WORK INSTRUCTION: Across all the entries, how many lines hold "wire"? Answer with that number and nothing else.
BEGIN
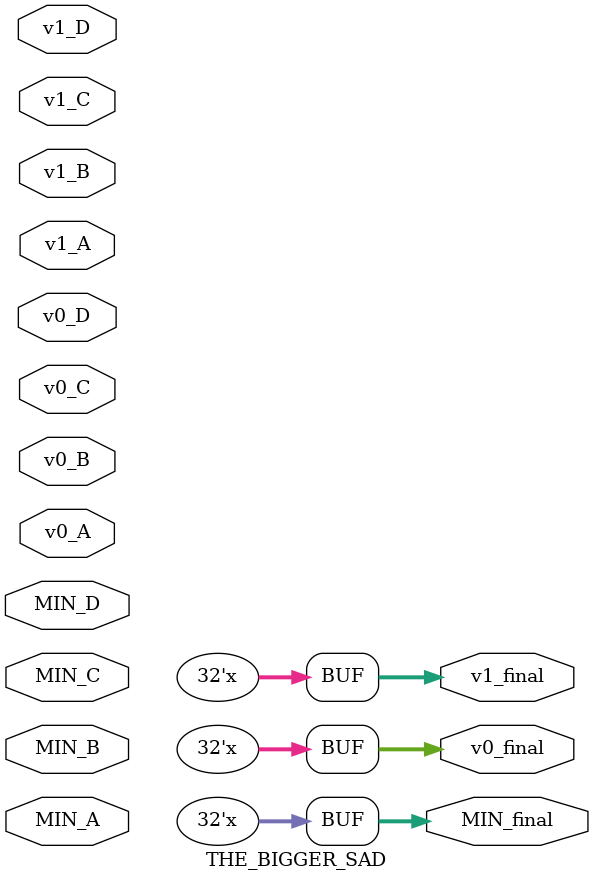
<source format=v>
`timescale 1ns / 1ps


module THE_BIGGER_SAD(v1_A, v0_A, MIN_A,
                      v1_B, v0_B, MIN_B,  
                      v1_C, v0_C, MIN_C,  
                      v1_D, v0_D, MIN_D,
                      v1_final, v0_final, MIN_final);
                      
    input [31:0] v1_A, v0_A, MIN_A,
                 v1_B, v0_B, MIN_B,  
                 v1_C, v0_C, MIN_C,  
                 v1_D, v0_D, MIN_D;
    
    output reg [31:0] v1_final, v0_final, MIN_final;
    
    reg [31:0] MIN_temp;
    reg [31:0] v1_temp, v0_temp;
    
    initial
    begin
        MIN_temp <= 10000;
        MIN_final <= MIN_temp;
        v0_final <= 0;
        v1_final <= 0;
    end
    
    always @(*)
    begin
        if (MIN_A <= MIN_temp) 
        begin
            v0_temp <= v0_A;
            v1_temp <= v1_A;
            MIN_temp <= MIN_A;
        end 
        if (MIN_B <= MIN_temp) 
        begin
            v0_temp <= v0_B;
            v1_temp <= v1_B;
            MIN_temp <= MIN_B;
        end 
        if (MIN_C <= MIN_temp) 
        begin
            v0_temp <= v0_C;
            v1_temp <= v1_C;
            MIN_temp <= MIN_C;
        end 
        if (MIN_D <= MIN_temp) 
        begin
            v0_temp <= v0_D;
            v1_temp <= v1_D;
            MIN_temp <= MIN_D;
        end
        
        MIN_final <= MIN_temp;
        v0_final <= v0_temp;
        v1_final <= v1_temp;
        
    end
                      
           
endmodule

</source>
END
BEGIN
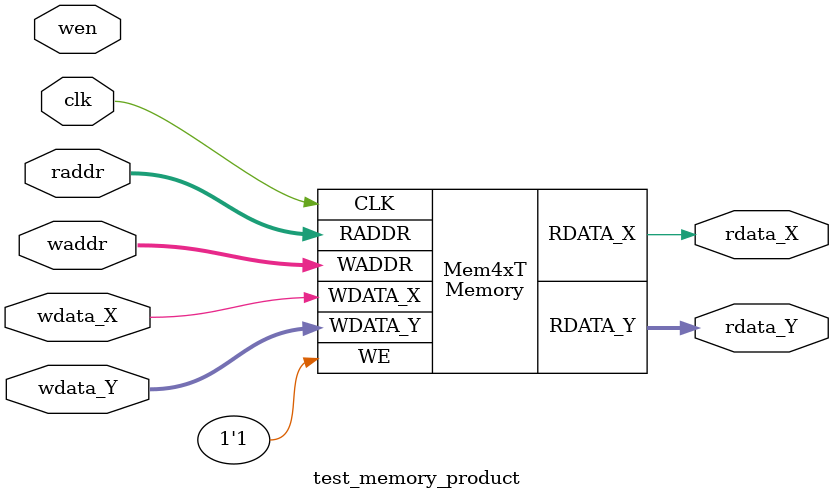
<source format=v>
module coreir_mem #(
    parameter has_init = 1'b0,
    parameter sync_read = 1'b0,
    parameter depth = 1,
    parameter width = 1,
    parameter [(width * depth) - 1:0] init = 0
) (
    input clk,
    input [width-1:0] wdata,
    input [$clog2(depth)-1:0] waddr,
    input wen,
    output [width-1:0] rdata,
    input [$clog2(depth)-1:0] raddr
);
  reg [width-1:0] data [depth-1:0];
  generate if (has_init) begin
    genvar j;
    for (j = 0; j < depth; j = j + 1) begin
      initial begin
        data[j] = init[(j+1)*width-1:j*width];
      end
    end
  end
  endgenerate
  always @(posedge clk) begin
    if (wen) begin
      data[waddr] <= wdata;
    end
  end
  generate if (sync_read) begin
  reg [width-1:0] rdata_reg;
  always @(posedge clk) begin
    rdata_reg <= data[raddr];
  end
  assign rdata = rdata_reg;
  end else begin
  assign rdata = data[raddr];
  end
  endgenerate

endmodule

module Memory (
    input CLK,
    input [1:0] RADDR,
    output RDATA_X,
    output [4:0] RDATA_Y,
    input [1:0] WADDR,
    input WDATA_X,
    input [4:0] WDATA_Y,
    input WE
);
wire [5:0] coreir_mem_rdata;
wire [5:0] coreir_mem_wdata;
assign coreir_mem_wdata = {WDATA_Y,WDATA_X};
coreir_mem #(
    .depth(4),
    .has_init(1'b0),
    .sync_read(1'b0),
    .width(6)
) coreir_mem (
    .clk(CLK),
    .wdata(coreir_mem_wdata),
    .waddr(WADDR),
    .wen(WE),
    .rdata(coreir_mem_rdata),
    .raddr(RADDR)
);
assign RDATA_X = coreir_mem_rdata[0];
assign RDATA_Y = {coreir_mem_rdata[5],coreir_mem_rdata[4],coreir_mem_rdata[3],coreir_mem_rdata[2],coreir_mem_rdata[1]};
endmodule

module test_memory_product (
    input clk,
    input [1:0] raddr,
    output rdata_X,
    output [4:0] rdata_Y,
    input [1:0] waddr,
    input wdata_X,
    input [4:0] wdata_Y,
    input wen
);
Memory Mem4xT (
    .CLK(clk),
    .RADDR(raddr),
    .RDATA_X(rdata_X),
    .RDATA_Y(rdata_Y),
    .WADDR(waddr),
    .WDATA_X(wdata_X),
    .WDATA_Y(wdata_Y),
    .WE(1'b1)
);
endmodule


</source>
END
ANSWER TO THIS EXERCISE: 2